** Work order **
All the data below should be printed again without a single difference.

** Material for this task **
=-=-=-=-=

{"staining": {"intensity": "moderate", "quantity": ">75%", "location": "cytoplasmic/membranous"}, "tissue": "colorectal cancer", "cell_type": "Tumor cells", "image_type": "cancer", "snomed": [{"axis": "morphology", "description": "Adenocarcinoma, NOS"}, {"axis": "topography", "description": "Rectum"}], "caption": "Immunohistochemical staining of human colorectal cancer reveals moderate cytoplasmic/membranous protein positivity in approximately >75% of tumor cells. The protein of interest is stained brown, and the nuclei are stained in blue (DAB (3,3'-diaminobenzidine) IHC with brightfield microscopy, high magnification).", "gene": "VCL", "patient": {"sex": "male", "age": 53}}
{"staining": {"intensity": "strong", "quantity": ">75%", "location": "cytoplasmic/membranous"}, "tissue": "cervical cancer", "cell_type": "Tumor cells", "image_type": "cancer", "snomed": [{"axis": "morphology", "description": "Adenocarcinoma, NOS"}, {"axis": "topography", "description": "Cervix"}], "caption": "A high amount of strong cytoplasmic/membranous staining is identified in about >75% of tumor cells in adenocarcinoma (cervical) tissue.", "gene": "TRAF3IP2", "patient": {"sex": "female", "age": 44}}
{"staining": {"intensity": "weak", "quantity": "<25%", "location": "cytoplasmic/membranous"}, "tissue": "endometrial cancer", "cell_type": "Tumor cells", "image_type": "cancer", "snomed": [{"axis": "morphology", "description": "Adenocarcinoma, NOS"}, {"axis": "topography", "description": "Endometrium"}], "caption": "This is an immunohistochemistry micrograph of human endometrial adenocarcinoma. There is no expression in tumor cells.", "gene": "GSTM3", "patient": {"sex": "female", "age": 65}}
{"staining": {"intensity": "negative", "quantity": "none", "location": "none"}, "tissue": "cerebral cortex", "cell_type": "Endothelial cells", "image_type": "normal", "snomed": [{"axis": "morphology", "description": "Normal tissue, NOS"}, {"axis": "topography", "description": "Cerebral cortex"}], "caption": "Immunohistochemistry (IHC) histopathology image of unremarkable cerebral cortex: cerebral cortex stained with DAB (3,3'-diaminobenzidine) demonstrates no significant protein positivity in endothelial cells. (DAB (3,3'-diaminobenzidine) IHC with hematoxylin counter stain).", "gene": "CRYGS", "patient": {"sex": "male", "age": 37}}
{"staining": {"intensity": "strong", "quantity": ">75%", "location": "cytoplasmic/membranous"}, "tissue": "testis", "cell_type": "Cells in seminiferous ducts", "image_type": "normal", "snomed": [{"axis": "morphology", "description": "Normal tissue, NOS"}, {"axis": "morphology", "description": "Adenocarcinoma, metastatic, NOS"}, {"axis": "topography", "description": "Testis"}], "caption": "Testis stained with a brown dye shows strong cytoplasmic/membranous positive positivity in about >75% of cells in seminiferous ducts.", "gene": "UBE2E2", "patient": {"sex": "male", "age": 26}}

=-=-=-=-=

** Task response **
{"staining": {"intensity": "moderate", "quantity": ">75%", "location": "cytoplasmic/membranous"}, "tissue": "colorectal cancer", "cell_type": "Tumor cells", "image_type": "cancer", "snomed": [{"axis": "morphology", "description": "Adenocarcinoma, NOS"}, {"axis": "topography", "description": "Rectum"}], "caption": "Immunohistochemical staining of human colorectal cancer reveals moderate cytoplasmic/membranous protein positivity in approximately >75% of tumor cells. The protein of interest is stained brown, and the nuclei are stained in blue (DAB (3,3'-diaminobenzidine) IHC with brightfield microscopy, high magnification).", "gene": "VCL", "patient": {"sex": "male", "age": 53}}
{"staining": {"intensity": "strong", "quantity": ">75%", "location": "cytoplasmic/membranous"}, "tissue": "cervical cancer", "cell_type": "Tumor cells", "image_type": "cancer", "snomed": [{"axis": "morphology", "description": "Adenocarcinoma, NOS"}, {"axis": "topography", "description": "Cervix"}], "caption": "A high amount of strong cytoplasmic/membranous staining is identified in about >75% of tumor cells in adenocarcinoma (cervical) tissue.", "gene": "TRAF3IP2", "patient": {"sex": "female", "age": 44}}
{"staining": {"intensity": "weak", "quantity": "<25%", "location": "cytoplasmic/membranous"}, "tissue": "endometrial cancer", "cell_type": "Tumor cells", "image_type": "cancer", "snomed": [{"axis": "morphology", "description": "Adenocarcinoma, NOS"}, {"axis": "topography", "description": "Endometrium"}], "caption": "This is an immunohistochemistry micrograph of human endometrial adenocarcinoma. There is no expression in tumor cells.", "gene": "GSTM3", "patient": {"sex": "female", "age": 65}}
{"staining": {"intensity": "negative", "quantity": "none", "location": "none"}, "tissue": "cerebral cortex", "cell_type": "Endothelial cells", "image_type": "normal", "snomed": [{"axis": "morphology", "description": "Normal tissue, NOS"}, {"axis": "topography", "description": "Cerebral cortex"}], "caption": "Immunohistochemistry (IHC) histopathology image of unremarkable cerebral cortex: cerebral cortex stained with DAB (3,3'-diaminobenzidine) demonstrates no significant protein positivity in endothelial cells. (DAB (3,3'-diaminobenzidine) IHC with hematoxylin counter stain).", "gene": "CRYGS", "patient": {"sex": "male", "age": 37}}
{"staining": {"intensity": "strong", "quantity": ">75%", "location": "cytoplasmic/membranous"}, "tissue": "testis", "cell_type": "Cells in seminiferous ducts", "image_type": "normal", "snomed": [{"axis": "morphology", "description": "Normal tissue, NOS"}, {"axis": "morphology", "description": "Adenocarcinoma, metastatic, NOS"}, {"axis": "topography", "description": "Testis"}], "caption": "Testis stained with a brown dye shows strong cytoplasmic/membranous positive positivity in about >75% of cells in seminiferous ducts.", "gene": "UBE2E2", "patient": {"sex": "male", "age": 26}}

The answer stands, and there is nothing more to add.